**PROVIDED RECORDS:**
****************

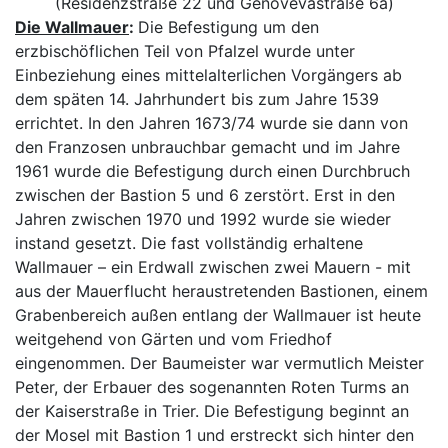
(Residenzstraße 22 und Genovevastraße 6a)
Die Wallmauer
:
Die Befestigung um den
erzbischöflichen Teil von Pfalzel wurde unter
Einbeziehung eines mittelalterlichen Vorgängers ab
dem späten 14. Jahrhundert bis zum Jahre 1539
errichtet. In den Jahren 1673/74 wurde sie dann von
den Franzosen unbrauchbar gemacht und im Jahre
1961 wurde die Befestigung durch einen Durchbruch
zwischen der Bastion 5 und 6 zerstört. Erst in den
Jahren zwischen 1970 und 1992 wurde sie wieder
instand gesetzt. Die fast vollständig erhaltene
Wallmauer – ein Erdwall zwischen zwei Mauern - mit
aus der Mauerflucht heraustretenden Bastionen, einem
Grabenbereich außen entlang der Wallmauer ist heute
weitgehend von Gärten und vom Friedhof
eingenommen. Der Baumeister war vermutlich Meister
Peter, der Erbauer des sogenannten Roten Turms an
der Kaiserstraße in Trier. Die Befestigung beginnt an
der Mosel mit Bastion 1 und erstreckt sich hinter den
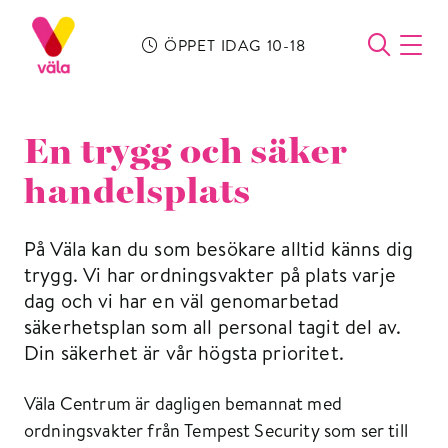
ÖPPET IDAG 10-18
ÖPPN
En trygg och säker
handelsplats
På Väla kan du som besökare alltid känns dig
trygg. Vi har ordningsvakter på plats varje
dag och vi har en väl genomarbetad
säkerhetsplan som all personal tagit del av.
Din säkerhet är vår högsta prioritet.
Väla Centrum är dagligen bemannat med
ordningsvakter från Tempest Security som ser till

****************

**DESCRIPTION OF THE TASK:**
What you return should match the records above word for word, minus the pictures.

**ANSWER TO THE PROBLEM:**
(Residenzstraße 22 und Genovevastraße 6a)
Die Wallmauer
:
Die Befestigung um den
erzbischöflichen Teil von Pfalzel wurde unter
Einbeziehung eines mittelalterlichen Vorgängers ab
dem späten 14. Jahrhundert bis zum Jahre 1539
errichtet. In den Jahren 1673/74 wurde sie dann von
den Franzosen unbrauchbar gemacht und im Jahre
1961 wurde die Befestigung durch einen Durchbruch
zwischen der Bastion 5 und 6 zerstört. Erst in den
Jahren zwischen 1970 und 1992 wurde sie wieder
instand gesetzt. Die fast vollständig erhaltene
Wallmauer – ein Erdwall zwischen zwei Mauern - mit
aus der Mauerflucht heraustretenden Bastionen, einem
Grabenbereich außen entlang der Wallmauer ist heute
weitgehend von Gärten und vom Friedhof
eingenommen. Der Baumeister war vermutlich Meister
Peter, der Erbauer des sogenannten Roten Turms an
der Kaiserstraße in Trier. Die Befestigung beginnt an
der Mosel mit Bastion 1 und erstreckt sich hinter den
ÖPPET IDAG 10-18
ÖPPN
En trygg och säker
handelsplats
På Väla kan du som besökare alltid känns dig
trygg. Vi har ordningsvakter på plats varje
dag och vi har en väl genomarbetad
säkerhetsplan som all personal tagit del av.
Din säkerhet är vår högsta prioritet.
Väla Centrum är dagligen bemannat med
ordningsvakter från Tempest Security som ser till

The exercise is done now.